Audience Reviews for Pygmalion

  • May 07, 2016
    George Bernard Shaw was commissioned to write the screenplay to Anthony Asquith and Leslie Howard's 1938 adaptation of his 1913 play "Pygmalion." A story so familiar to people as the basis of so many romantic comedies that have been updated and contemporarized, most notably as the musical "My Fair Lady" and more recently as the teenage comedies "She's all That" and "The Duff." Professor Higgins (Leslie Howard) spends his time around London listening to people talk writing their words down. He can pinpoint where a person comes from by their accent within two blocks. He meets Eliza Doolittle (Wendy Hiller) a flower girl with a heavy Cockney accent and crude behavior. Higgins makes the claim that he can pass her off as a Duchess in three months time. Colonel Pickering (Scott Sundersund) takes him up on this offer. Eliza soon comes to live in Higgin's house learning how to speak like a lady. The Greek mythology Pygmalion was a sculpter who fell in love with a statue he had carved who was then brought to life. Eliza is metaphorically "brought to life" and becomes Higgin's ideal woman. Wendy Hiller does a tremendous job with a marvelous Oscar winning script written by Shaw with new dialogue and scenes with help by W. P. Lipscomb and Cecil Lewis. Leslie Howard comes off arrogant and stuck-up, but he pulls it off extremely well. A wonderful film that was David Lean's first editing job.

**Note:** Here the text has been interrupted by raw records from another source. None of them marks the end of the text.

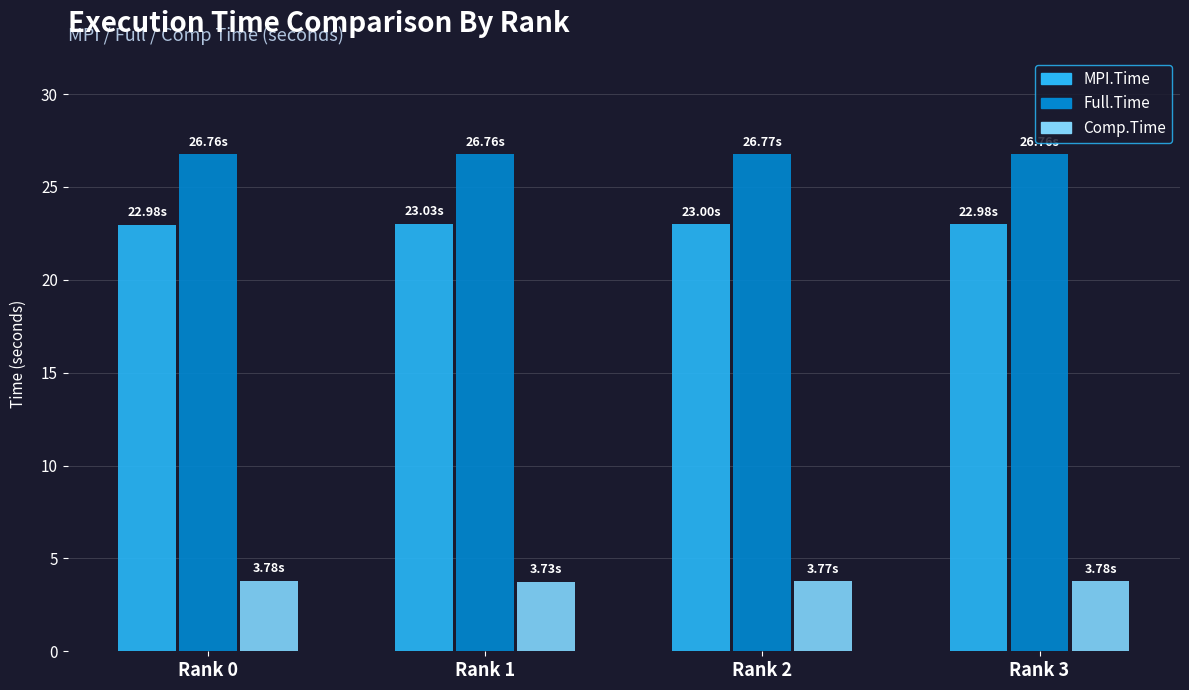

Rank the series by their maximum value, from highest to lowest.

Full.Time, MPI.Time, Comp.Time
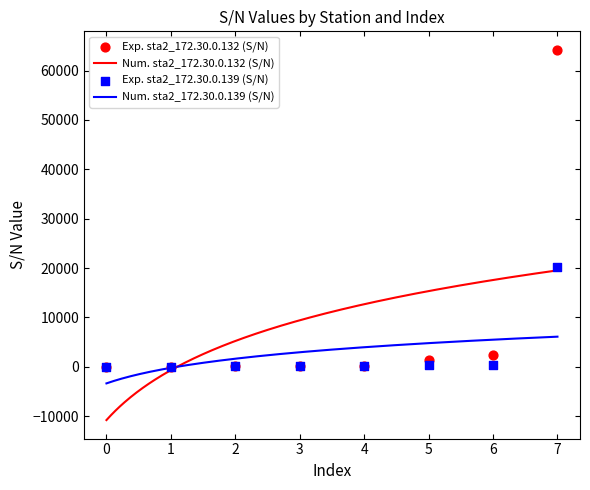

What is the total value across all series at 4?

331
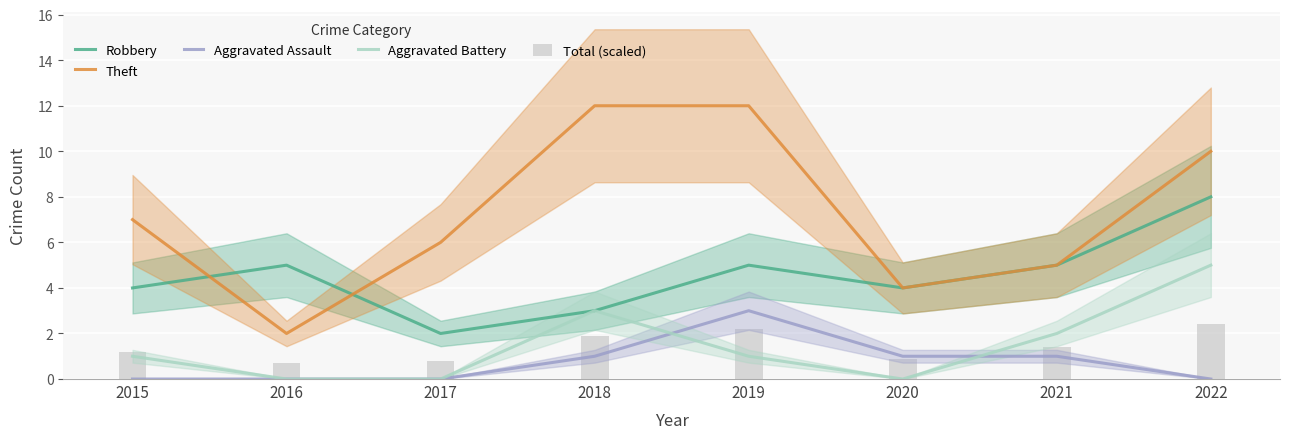

Does the chart contain stacked bars?

No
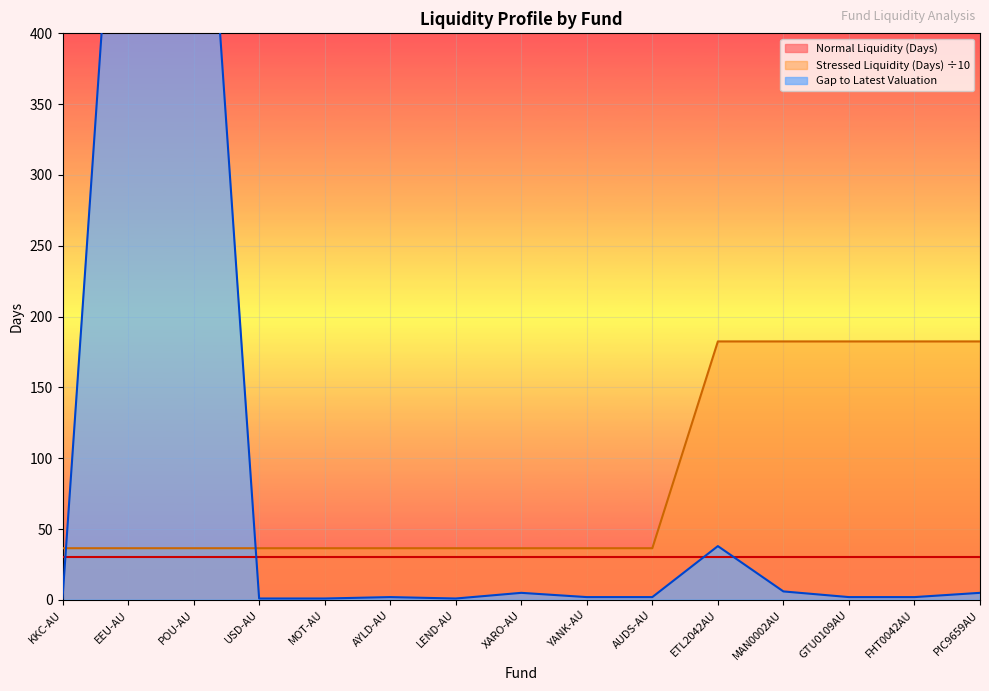

Is it true that Stressed Liquidity (Days) ÷10 equals 36.5 at EEU-AU?

True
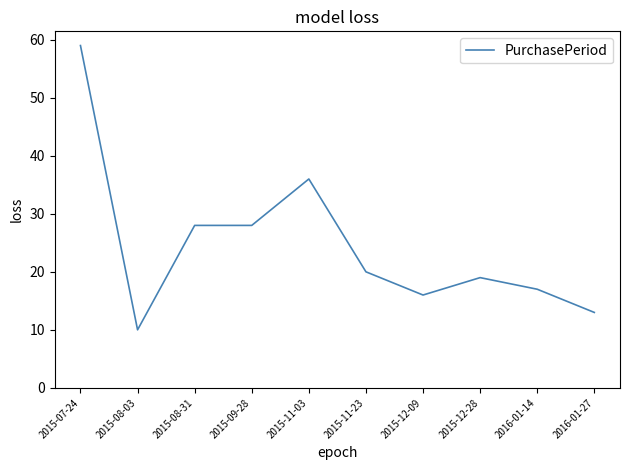

True or false: the data shows 6 at 2015-12-28.

False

    Joseph B Super Reviewer
  • Nov 17, 2014
    Fan of the English language? Fancy yourself as your local arbiter for the British vernacular? Well then this adaptation of Shaw's is just your ticket and man how she sparkles, with more wit per scene, per exchange, than a season's worth of 30 Rock. Howard blueprints Higgens for the generations but Hiller imbues Dolittle with such humanity as to shimmer like a jewel.
    Kevin M. W Super Reviewer
  • Feb 13, 2014
    While most people will be familiar with the Our Fair Lady treatment of the sixties, this one has its charms as well...and it must succeed without a sugar coated soundtrack.
    John B Super Reviewer
  • Nov 12, 2011
    The great original adaptation of Shaw's satiric play, which would be remade as the classic musical My Fair Lady many years later in 1964. Clever and convincing, this version relies on a sharp, well-written dialogue and superb performances by Hiller and Howard.